State aid: Practical guidance on how to assess the existence of aid for risk finance measures
Today, the European Commission’s Directorate-General for Competition has issued practical guidance for Member States to assess whether or not public measures to facilitate certain companies’ access to finance, constitute State aid.
Risk finance is important for the financing of the economy, in particular for start-ups, small and medium-sized enterprises (‘SMEs’) and middle-capitalisation firms (‘mid-caps’).
In its Notice on the notion of State aid (‘Notice’), the Commission clarifies that, if a Member State intervenes as a private investor would do, and is remunerated for the risk assumed in a way a private investor would accept under market conditions, such an intervention can be considered free of State aid. This is the so-called market economy operator principle (‘MEOP’), which has been developed by the Court of Justice of the European Union.

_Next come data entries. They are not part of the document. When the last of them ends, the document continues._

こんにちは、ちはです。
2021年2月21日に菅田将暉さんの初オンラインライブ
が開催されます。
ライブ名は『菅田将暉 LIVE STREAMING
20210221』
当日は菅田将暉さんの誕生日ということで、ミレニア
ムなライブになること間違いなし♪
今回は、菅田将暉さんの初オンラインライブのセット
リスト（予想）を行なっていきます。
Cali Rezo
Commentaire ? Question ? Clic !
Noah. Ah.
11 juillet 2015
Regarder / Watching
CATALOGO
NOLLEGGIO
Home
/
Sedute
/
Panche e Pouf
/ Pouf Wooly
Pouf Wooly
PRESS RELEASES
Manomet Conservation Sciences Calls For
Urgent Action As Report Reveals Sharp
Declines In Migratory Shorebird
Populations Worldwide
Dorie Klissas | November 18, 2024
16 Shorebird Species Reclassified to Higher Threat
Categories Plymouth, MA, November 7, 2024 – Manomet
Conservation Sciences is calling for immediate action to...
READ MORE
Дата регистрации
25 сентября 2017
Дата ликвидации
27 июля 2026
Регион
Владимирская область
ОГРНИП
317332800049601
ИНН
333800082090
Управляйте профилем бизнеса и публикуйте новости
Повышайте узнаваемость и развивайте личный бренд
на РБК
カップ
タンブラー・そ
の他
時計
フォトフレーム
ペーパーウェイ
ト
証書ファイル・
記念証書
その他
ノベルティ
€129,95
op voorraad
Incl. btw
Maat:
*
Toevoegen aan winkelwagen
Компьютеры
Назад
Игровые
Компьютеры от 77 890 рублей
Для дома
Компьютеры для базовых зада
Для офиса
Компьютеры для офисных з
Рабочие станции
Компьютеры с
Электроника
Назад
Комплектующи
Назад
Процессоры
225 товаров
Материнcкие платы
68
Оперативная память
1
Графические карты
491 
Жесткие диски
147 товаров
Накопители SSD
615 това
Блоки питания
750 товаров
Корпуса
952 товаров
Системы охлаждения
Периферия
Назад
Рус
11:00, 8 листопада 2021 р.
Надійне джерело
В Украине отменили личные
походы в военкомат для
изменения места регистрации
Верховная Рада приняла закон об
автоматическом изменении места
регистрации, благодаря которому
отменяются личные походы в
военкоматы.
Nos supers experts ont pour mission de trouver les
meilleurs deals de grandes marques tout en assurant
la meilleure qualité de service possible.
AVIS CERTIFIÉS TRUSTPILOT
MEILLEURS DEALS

Member States can design risk finance measures that do not entail aid within the meaning of EU State aid rules. The document issued today aims at providing non-binding practical guidance for Member States on when and how the MEOP can apply to risk finance measures. In particular, it (i) describes how to assess the existence of aid at the level of investors, target companies, and financial intermediaries or managers; (ii) clarifies which investors can be considered private investors for the purpose of the MEOP; and (iii) sets out how the MEOP can be met in different circumstances, such as where public authorities co-invest alongside private investors.
Risk finance aid is also an important instrument that Member States can use to support in particular innovative and growth-oriented start-ups, SMEs and certain types of mid-caps in the early stages of their development. Such risk finance aid can be deemed compatible with the internal market, notably under: (i) the General Block Exemption Regulation, which exempts aid to SMEs and start-ups from the requirement of prior notification to the Commission under certain conditions; or (ii) the Risk Finance Guidelines which allow aid to SMEs and innovative or small mid-caps under certain conditions.